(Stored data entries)
-- Opening Marker --

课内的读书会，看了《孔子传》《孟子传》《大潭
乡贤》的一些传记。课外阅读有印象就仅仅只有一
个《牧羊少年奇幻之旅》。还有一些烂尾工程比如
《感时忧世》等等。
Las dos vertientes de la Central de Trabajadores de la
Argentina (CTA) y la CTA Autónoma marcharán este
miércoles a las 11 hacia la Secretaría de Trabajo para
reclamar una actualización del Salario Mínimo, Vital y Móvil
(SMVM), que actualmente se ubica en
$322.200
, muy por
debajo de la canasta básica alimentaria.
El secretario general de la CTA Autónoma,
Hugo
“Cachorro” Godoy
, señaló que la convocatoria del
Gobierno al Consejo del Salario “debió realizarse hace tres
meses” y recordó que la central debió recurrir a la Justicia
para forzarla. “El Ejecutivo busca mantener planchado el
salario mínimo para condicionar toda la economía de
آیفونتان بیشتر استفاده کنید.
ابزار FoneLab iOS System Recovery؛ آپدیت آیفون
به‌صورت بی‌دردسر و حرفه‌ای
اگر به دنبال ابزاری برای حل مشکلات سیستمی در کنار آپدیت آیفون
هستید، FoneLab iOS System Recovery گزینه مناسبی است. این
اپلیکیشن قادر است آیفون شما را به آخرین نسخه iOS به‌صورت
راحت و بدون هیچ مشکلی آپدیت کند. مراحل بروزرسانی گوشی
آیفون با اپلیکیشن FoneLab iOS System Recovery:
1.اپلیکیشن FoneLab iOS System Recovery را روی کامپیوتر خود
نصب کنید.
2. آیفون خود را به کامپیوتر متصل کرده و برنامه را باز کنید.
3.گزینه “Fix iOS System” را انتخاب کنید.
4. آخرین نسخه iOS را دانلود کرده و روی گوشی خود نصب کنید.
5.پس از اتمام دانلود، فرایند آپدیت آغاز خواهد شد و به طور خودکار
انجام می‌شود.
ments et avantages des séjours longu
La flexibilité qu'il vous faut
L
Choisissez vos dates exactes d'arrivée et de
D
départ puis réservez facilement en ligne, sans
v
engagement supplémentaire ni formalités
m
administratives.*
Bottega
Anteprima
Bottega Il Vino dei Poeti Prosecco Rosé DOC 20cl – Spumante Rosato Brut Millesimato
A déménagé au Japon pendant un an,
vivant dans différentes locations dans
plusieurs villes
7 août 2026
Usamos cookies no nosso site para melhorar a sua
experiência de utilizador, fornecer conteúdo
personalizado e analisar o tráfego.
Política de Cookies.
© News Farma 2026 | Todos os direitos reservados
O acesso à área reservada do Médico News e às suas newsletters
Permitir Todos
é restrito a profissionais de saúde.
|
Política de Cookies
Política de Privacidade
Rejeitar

-- Closing Marker --

EXERCISE DETAILS:
How many lines of the data above contain the word "گوشی"? Reply with the number alone.

WRITTEN RESPONSE:
2